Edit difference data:
= = = = =
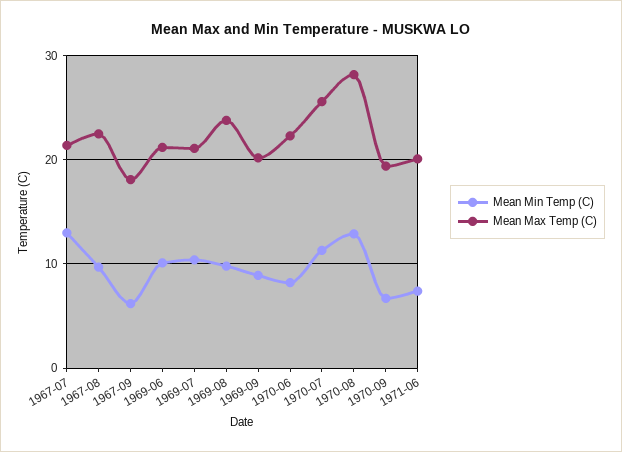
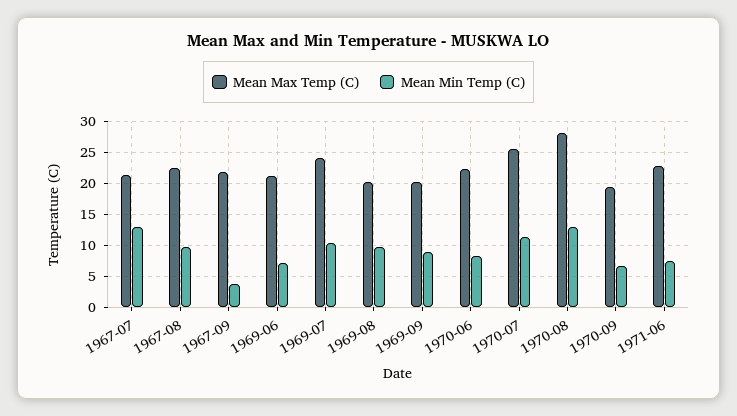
Mean Min Temp (C), 1967-09: 6 -> 4
Mean Max Temp (C), 1967-09: 18 -> 22
Mean Min Temp (C), 1969-06: 10 -> 7
Mean Max Temp (C), 1969-07: 21 -> 24
Mean Max Temp (C), 1969-08: 24 -> 20
Mean Max Temp (C), 1971-06: 20 -> 23

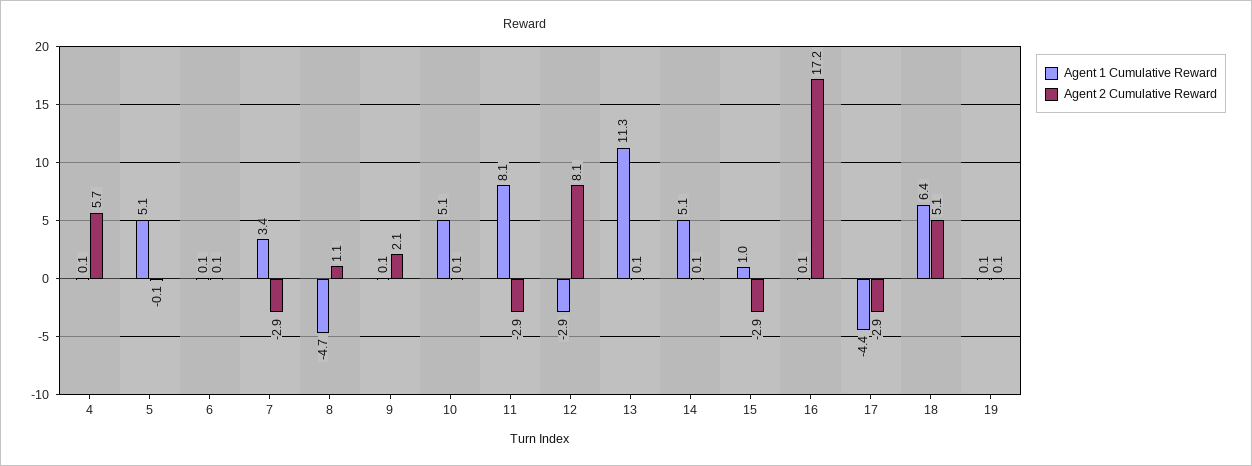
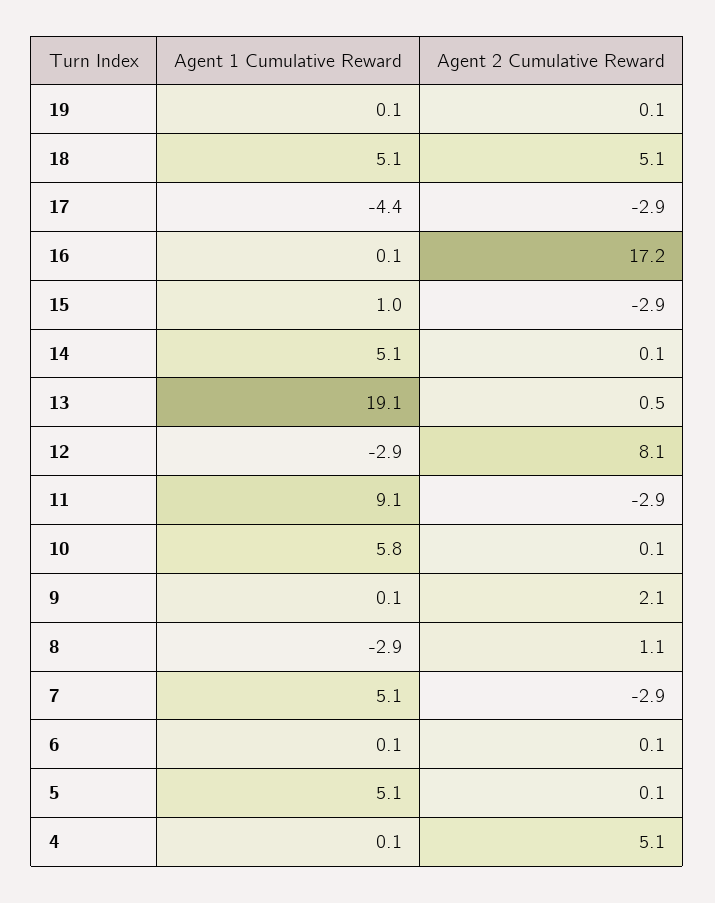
Agent 2 Cumulative Reward, 4: 5.7 -> 5.1
Agent 2 Cumulative Reward, 5: -0.1 -> 0.1
Agent 1 Cumulative Reward, 7: 3.4 -> 5.1
Agent 1 Cumulative Reward, 8: -4.7 -> -2.9
Agent 1 Cumulative Reward, 10: 5.1 -> 5.8
Agent 1 Cumulative Reward, 11: 8.1 -> 9.1
Agent 1 Cumulative Reward, 13: 11.3 -> 19.1
Agent 2 Cumulative Reward, 13: 0.1 -> 0.5
Agent 1 Cumulative Reward, 18: 6.4 -> 5.1

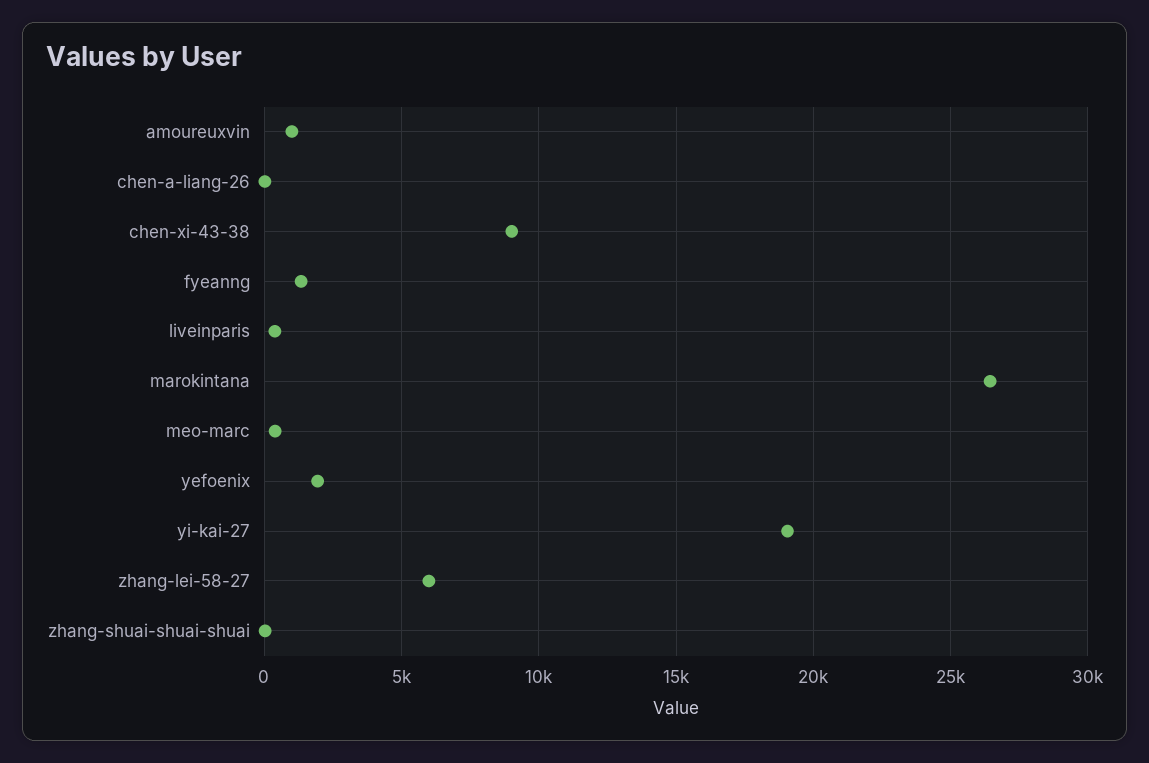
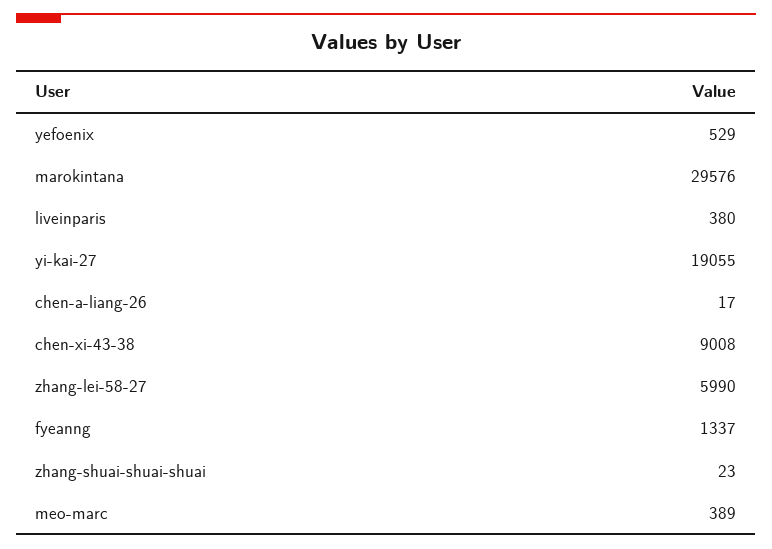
amoureuxvin: 1000 -> none
marokintana: 26500 -> 29576
yefoenix: 2000 -> 529

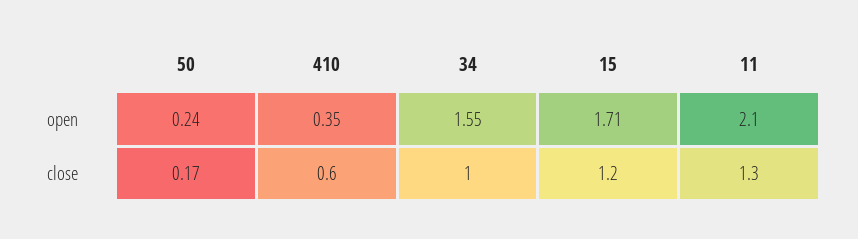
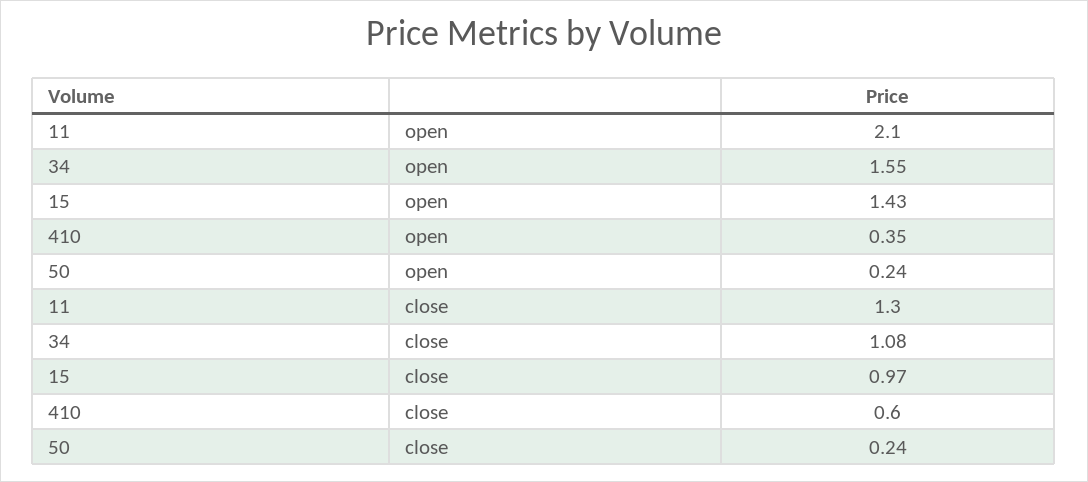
15, open: 1.71 -> 1.43
50, close: 0.17 -> 0.24
34, close: 1 -> 1.08
15, close: 1.2 -> 0.97

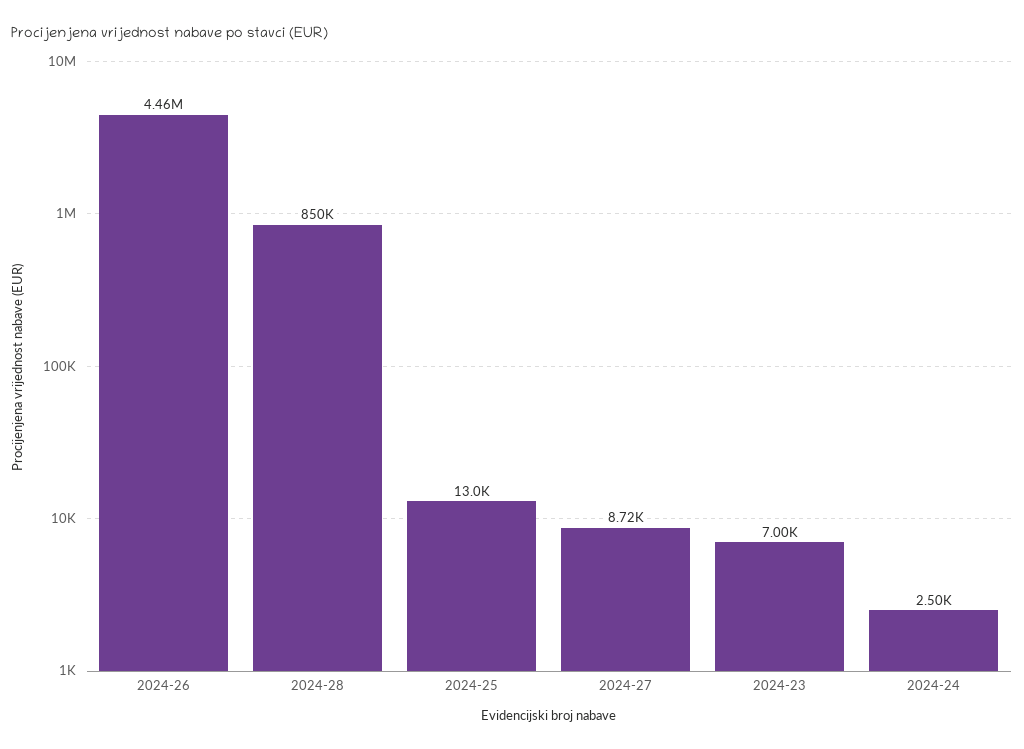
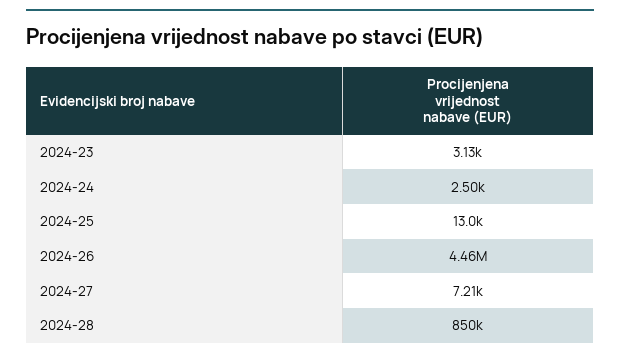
2024-27: 8720 -> 7210
2024-23: 7000 -> 3130

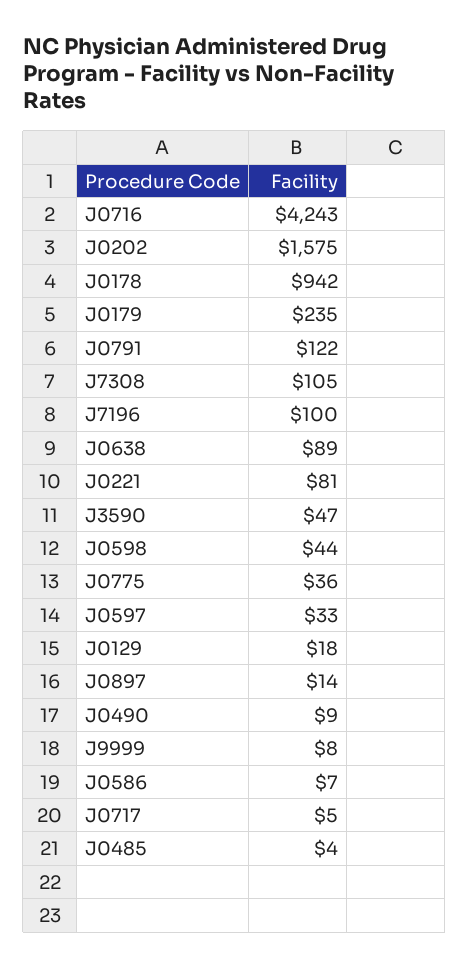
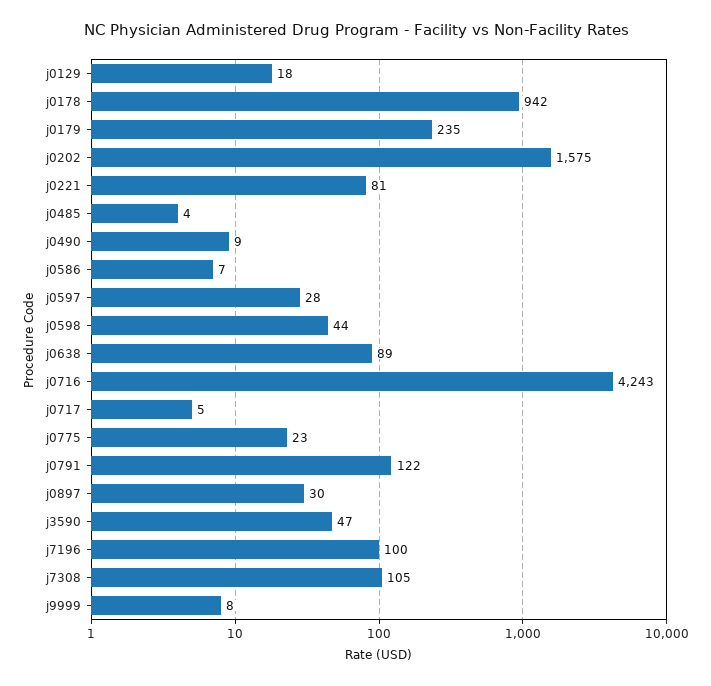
J0775: 36 -> 23
J0597: 33 -> 28
J0897: 14 -> 30

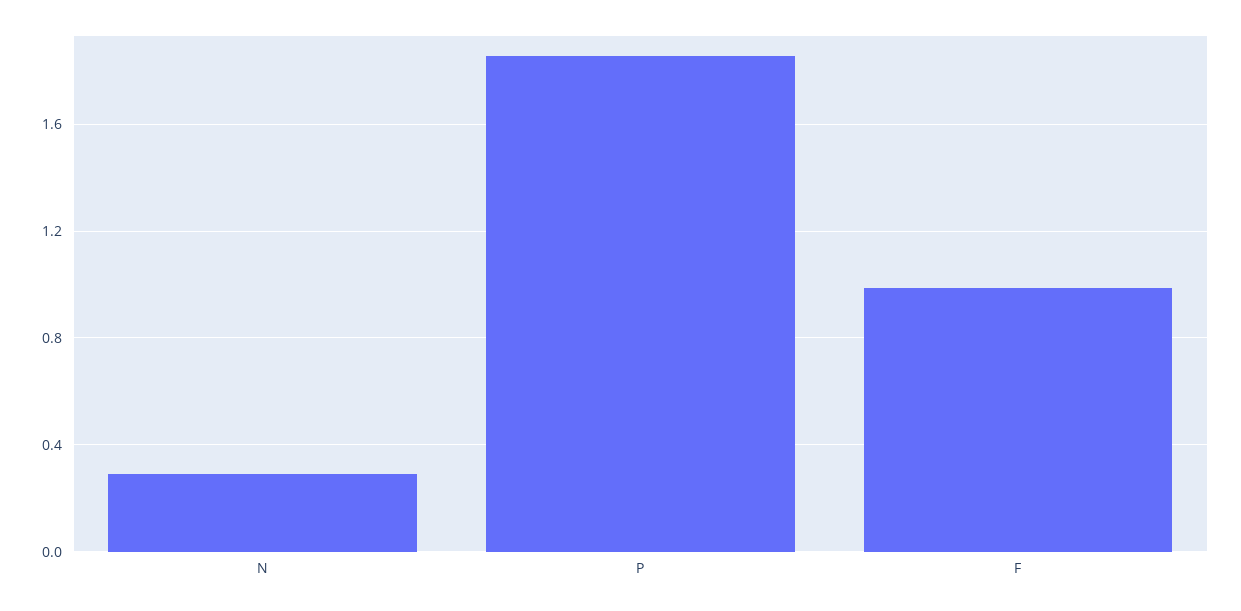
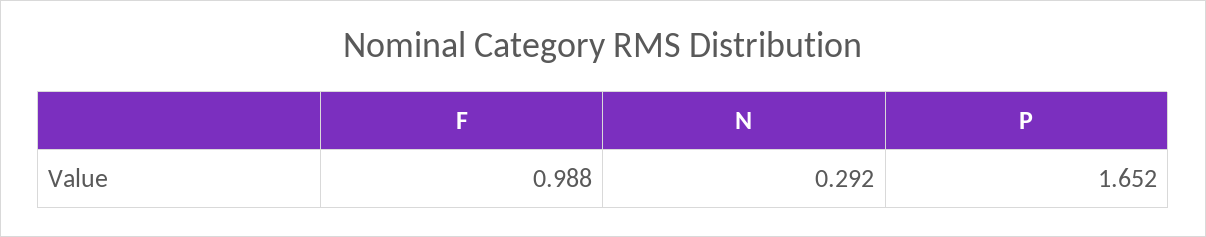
P: 1.85 -> 1.652

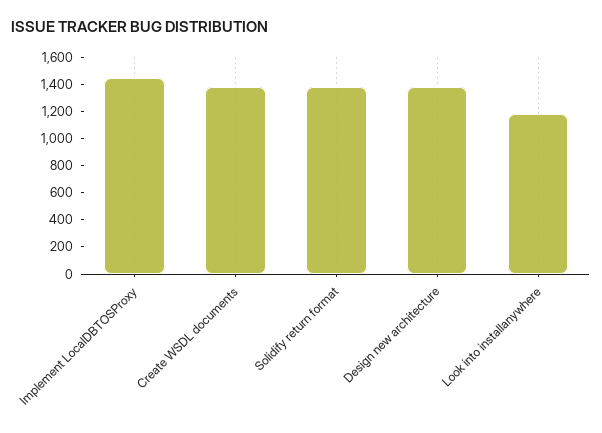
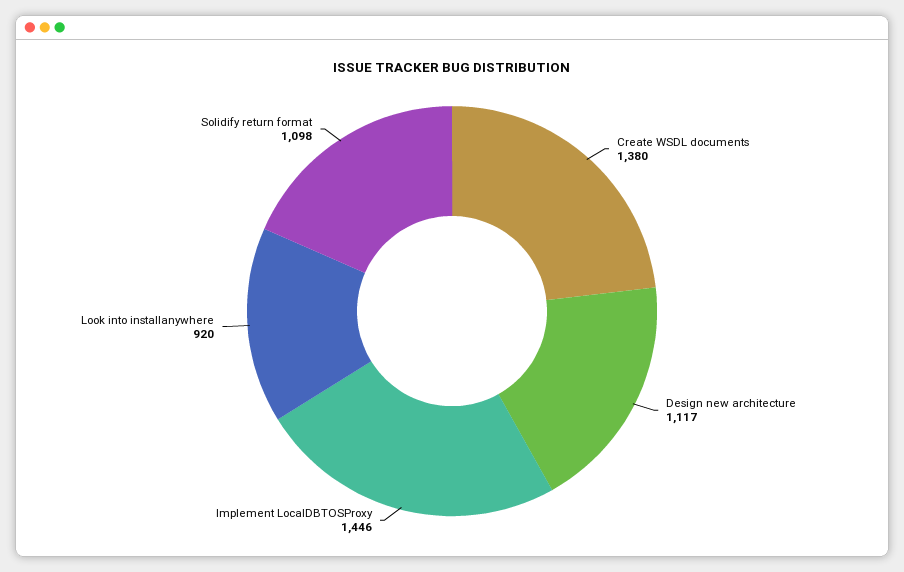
Solidify return format: 1400 -> 1098
Design new architecture: 1400 -> 1117
Look into installanywhere: 1200 -> 920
= = = = =
:: WHAT IS BEING ASKED ::
Give the entries again exactly. Pictures stay out.

:: RESULT BELOW ::
Mean Min Temp (C), 1967-09: 6 -> 4
Mean Max Temp (C), 1967-09: 18 -> 22
Mean Min Temp (C), 1969-06: 10 -> 7
Mean Max Temp (C), 1969-07: 21 -> 24
Mean Max Temp (C), 1969-08: 24 -> 20
Mean Max Temp (C), 1971-06: 20 -> 23

Agent 2 Cumulative Reward, 4: 5.7 -> 5.1
Agent 2 Cumulative Reward, 5: -0.1 -> 0.1
Agent 1 Cumulative Reward, 7: 3.4 -> 5.1
Agent 1 Cumulative Reward, 8: -4.7 -> -2.9
Agent 1 Cumulative Reward, 10: 5.1 -> 5.8
Agent 1 Cumulative Reward, 11: 8.1 -> 9.1
Agent 1 Cumulative Reward, 13: 11.3 -> 19.1
Agent 2 Cumulative Reward, 13: 0.1 -> 0.5
Agent 1 Cumulative Reward, 18: 6.4 -> 5.1

amoureuxvin: 1000 -> none
marokintana: 26500 -> 29576
yefoenix: 2000 -> 529

15, open: 1.71 -> 1.43
50, close: 0.17 -> 0.24
34, close: 1 -> 1.08
15, close: 1.2 -> 0.97

2024-27: 8720 -> 7210
2024-23: 7000 -> 3130

J0775: 36 -> 23
J0597: 33 -> 28
J0897: 14 -> 30

P: 1.85 -> 1.652

Solidify return format: 1400 -> 1098
Design new architecture: 1400 -> 1117
Look into installanywhere: 1200 -> 920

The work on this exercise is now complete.